The problem - Write out every record exactly as it appears. Skip the pictures.
#### Input material ####
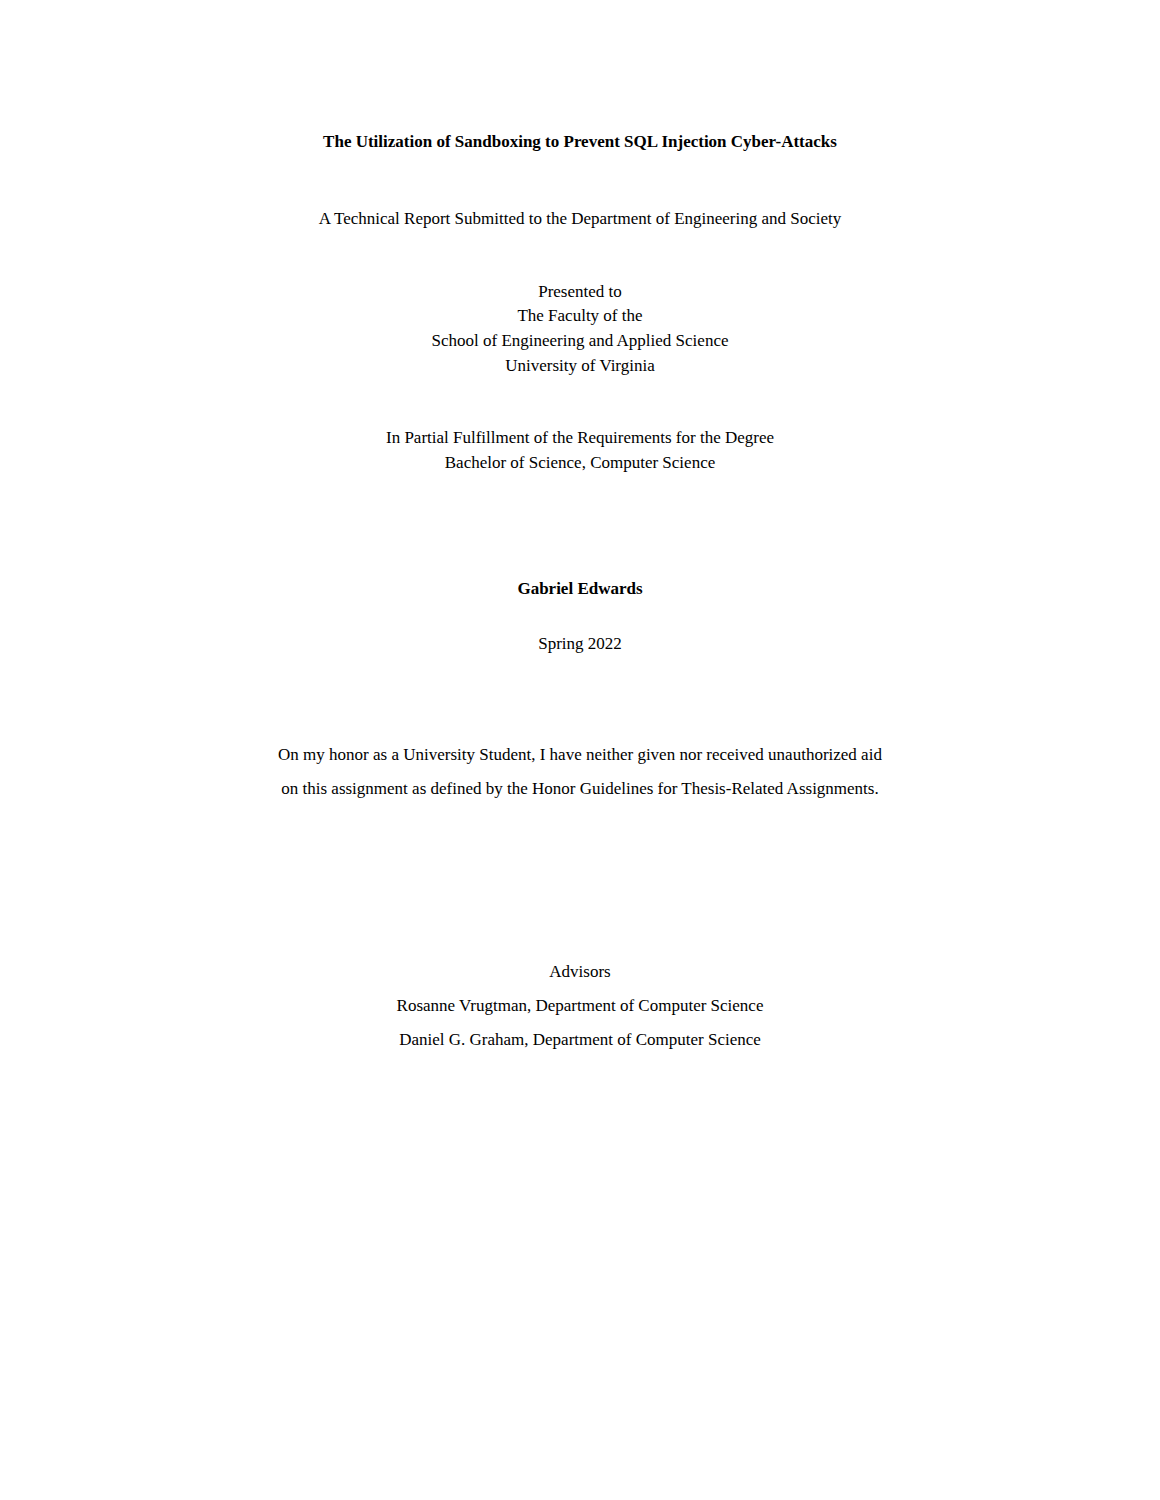The Utilization of Sandboxing to Prevent SQL Injection Cyber-Attacks
A Technical Report Submitted to the Department of Engineering and Society
Presented to
The Faculty of the
School of Engineering and Applied Science
University of Virginia
In Partial Fulfillment of the Requirements for the Degree
Bachelor of Science, Computer Science
Gabriel Edwards
Spring 2022
On my honor as a University Student, I have neither given nor received unauthorized aid
on this assignment as defined by the Honor Guidelines for Thesis-Related Assignments.
Advisors
Rosanne Vrugtman, Department of Computer Science
Daniel G. Graham, Department of Computer Science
####
Response to the task -
The Utilization of Sandboxing to Prevent SQL Injection Cyber-Attacks
A Technical Report Submitted to the Department of Engineering and Society
Presented to
The Faculty of the
School of Engineering and Applied Science
University of Virginia
In Partial Fulfillment of the Requirements for the Degree
Bachelor of Science, Computer Science
Gabriel Edwards
Spring 2022
On my honor as a University Student, I have neither given nor received unauthorized aid
on this assignment as defined by the Honor Guidelines for Thesis-Related Assignments.
Advisors
Rosanne Vrugtman, Department of Computer Science
Daniel G. Graham, Department of Computer Science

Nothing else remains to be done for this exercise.